• _Directions for this task_
Search the entries below. Return every line that has "down" in it.

• _Data for processing_
######
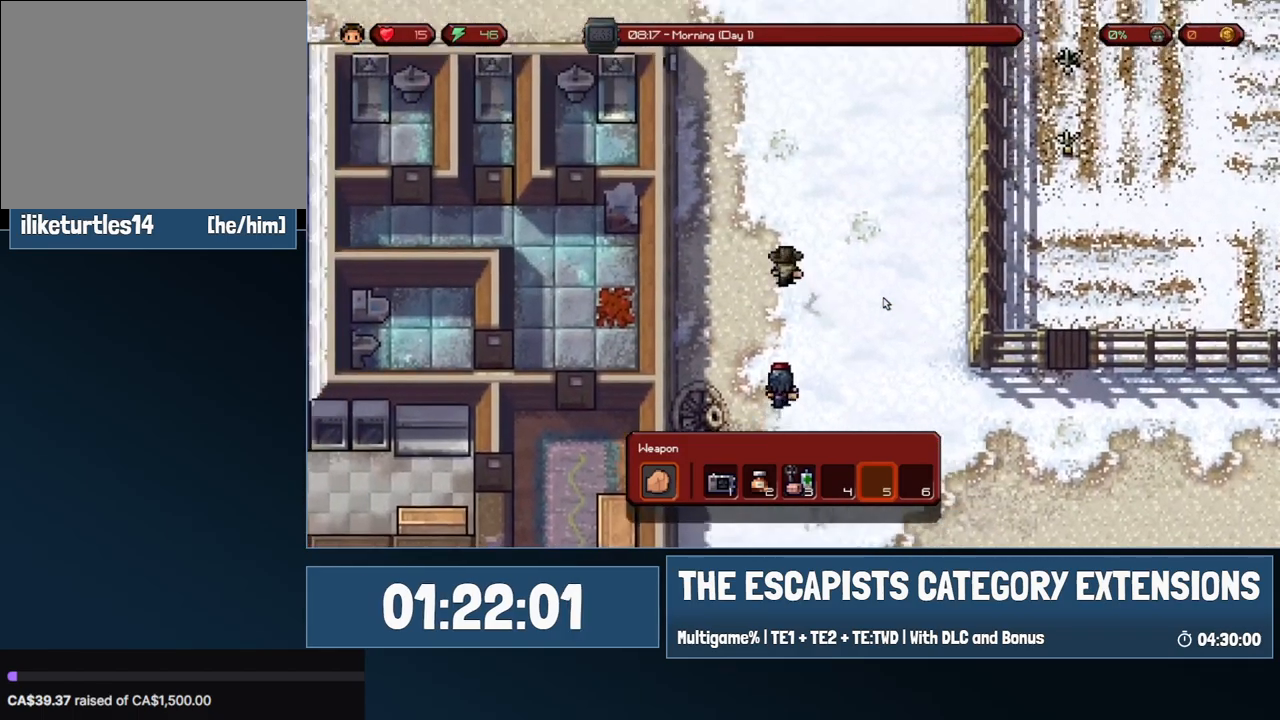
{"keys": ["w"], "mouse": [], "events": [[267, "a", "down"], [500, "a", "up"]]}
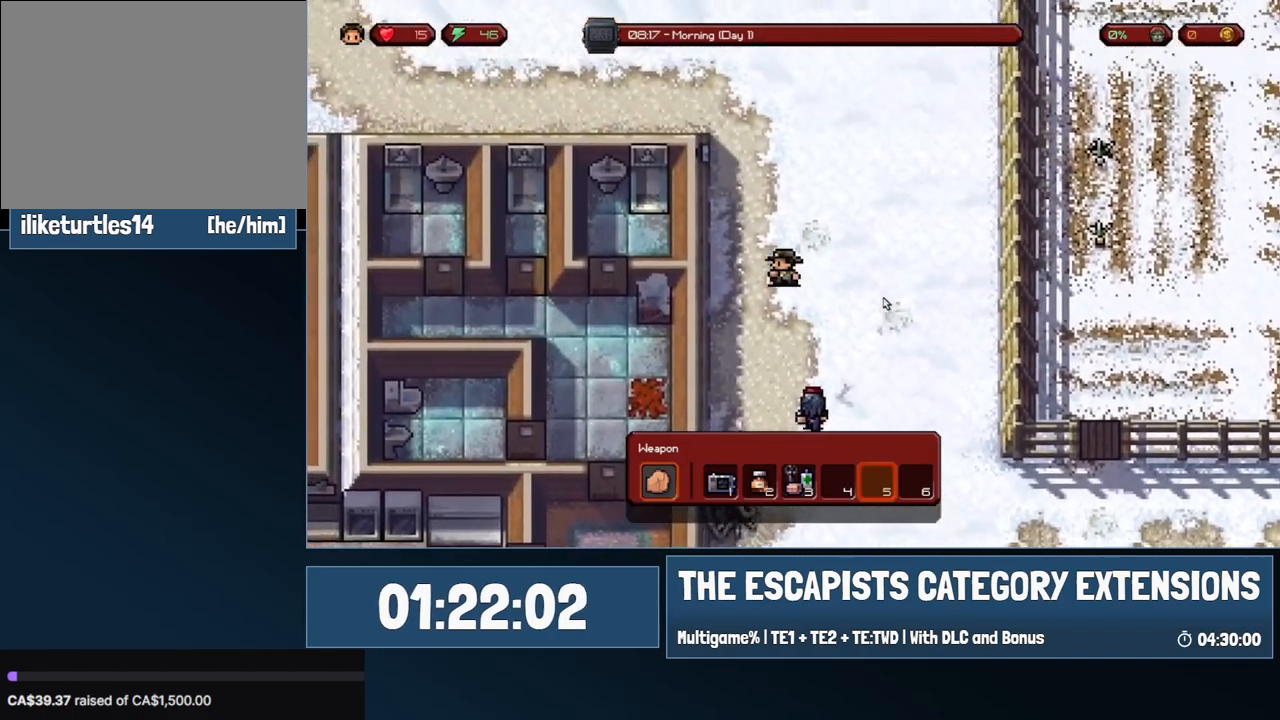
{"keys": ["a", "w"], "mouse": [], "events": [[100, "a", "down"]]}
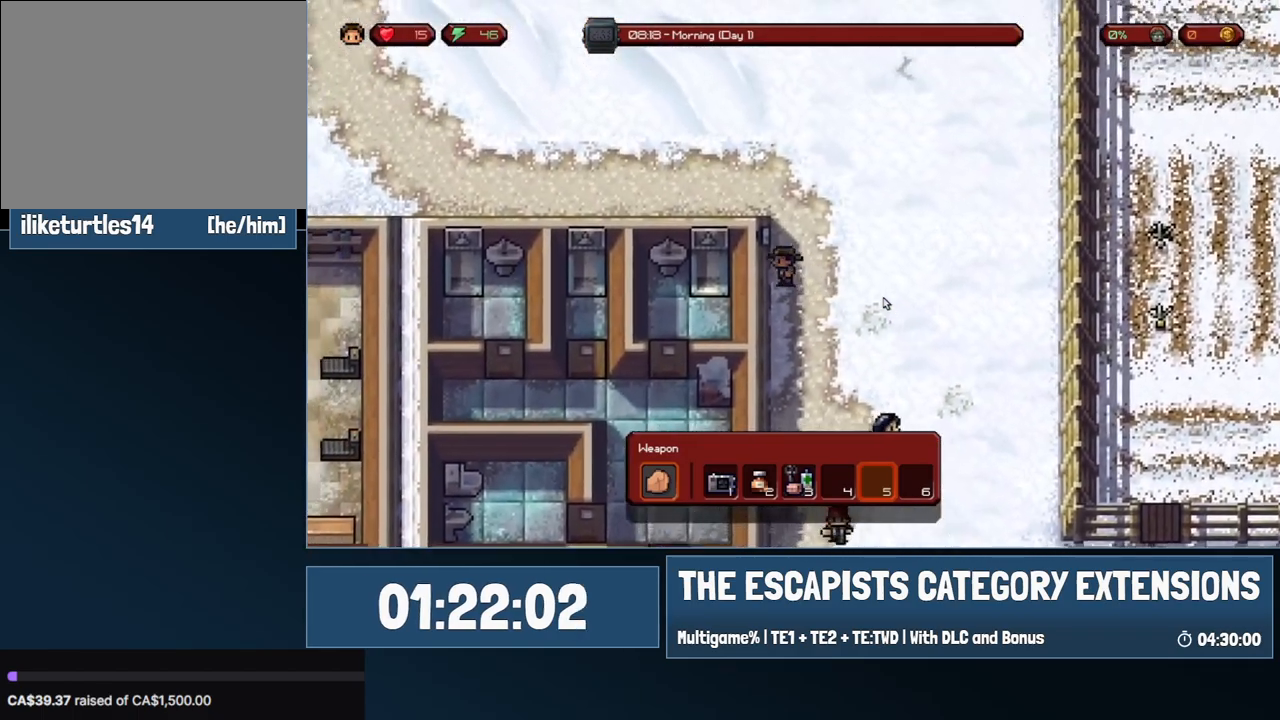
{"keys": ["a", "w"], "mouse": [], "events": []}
######
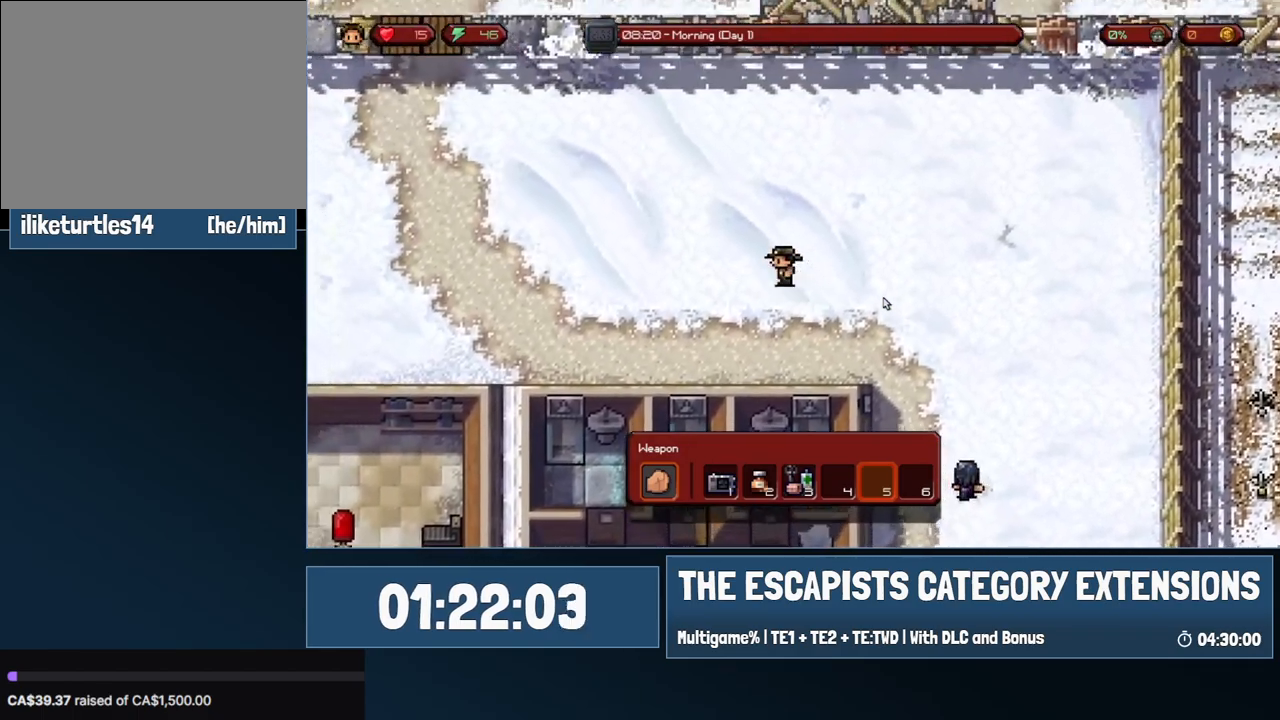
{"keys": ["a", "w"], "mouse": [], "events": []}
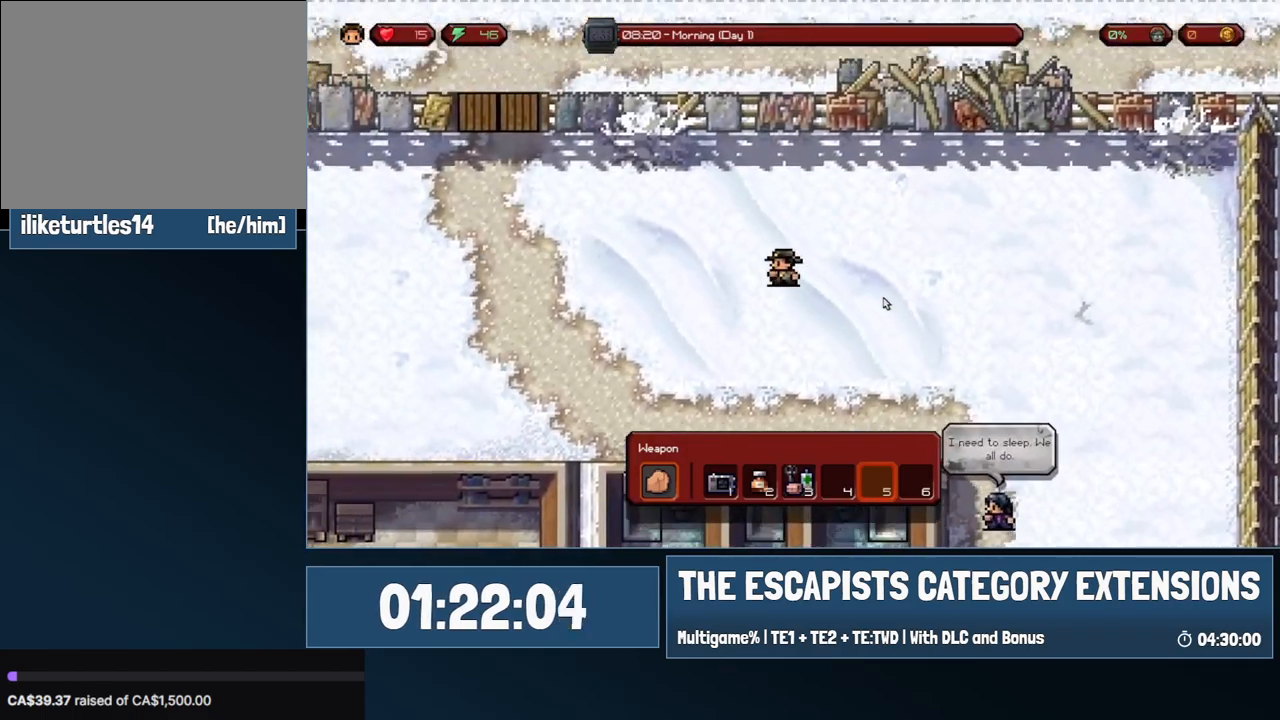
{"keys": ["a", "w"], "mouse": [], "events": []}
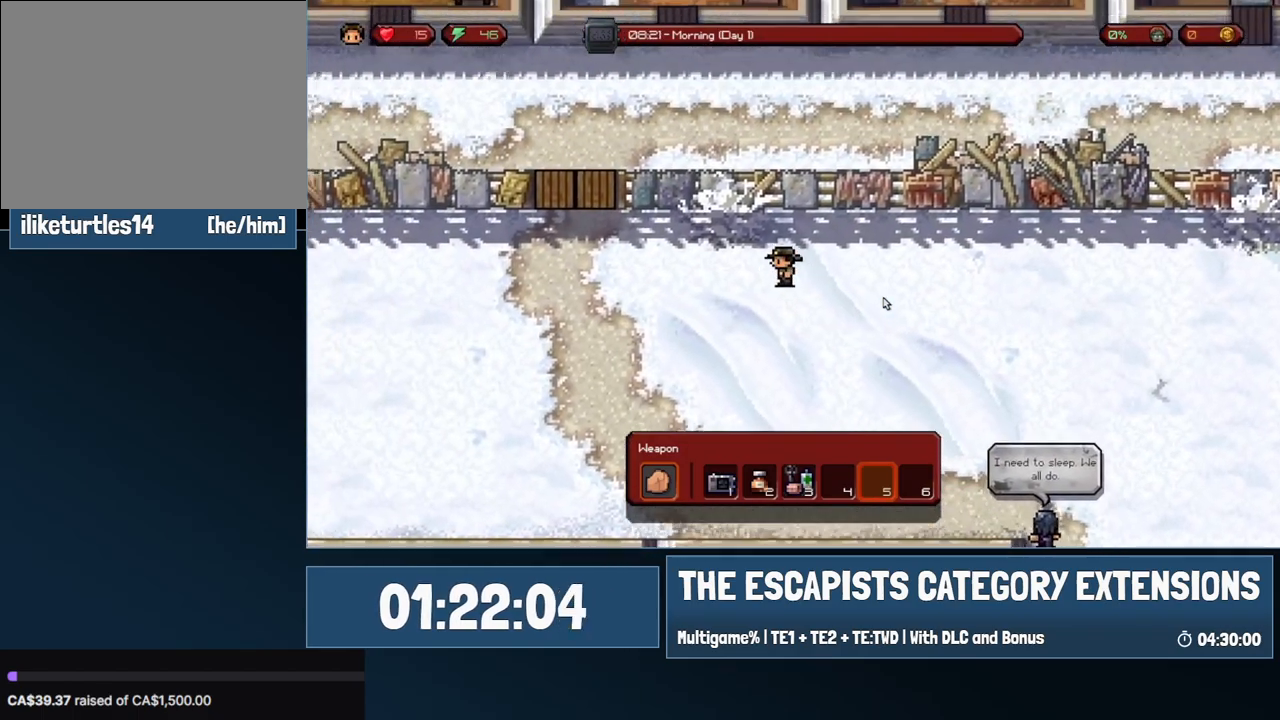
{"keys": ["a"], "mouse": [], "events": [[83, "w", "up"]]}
######
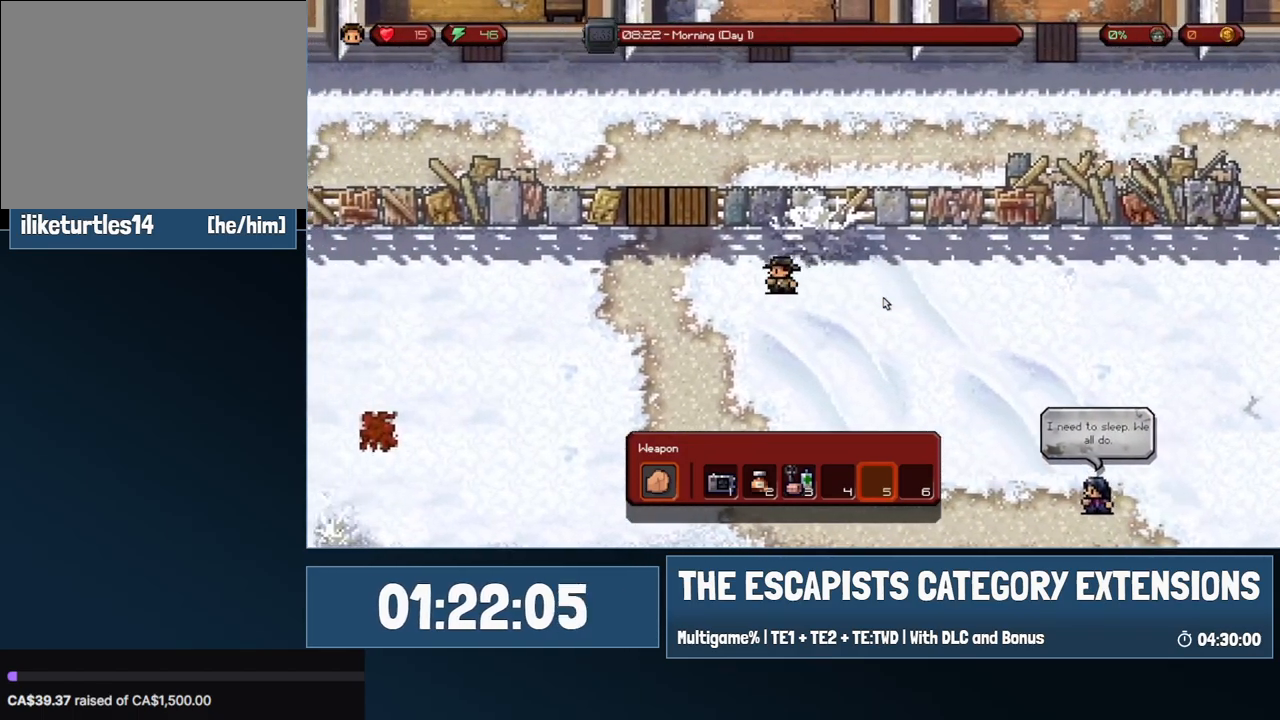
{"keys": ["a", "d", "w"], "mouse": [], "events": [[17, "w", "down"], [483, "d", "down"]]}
######
• _Answer space_
{"keys": ["w"], "mouse": [], "events": [[267, "a", "down"], [500, "a", "up"]]}
{"keys": ["a", "w"], "mouse": [], "events": [[100, "a", "down"]]}
{"keys": ["a", "d", "w"], "mouse": [], "events": [[17, "w", "down"], [483, "d", "down"]]}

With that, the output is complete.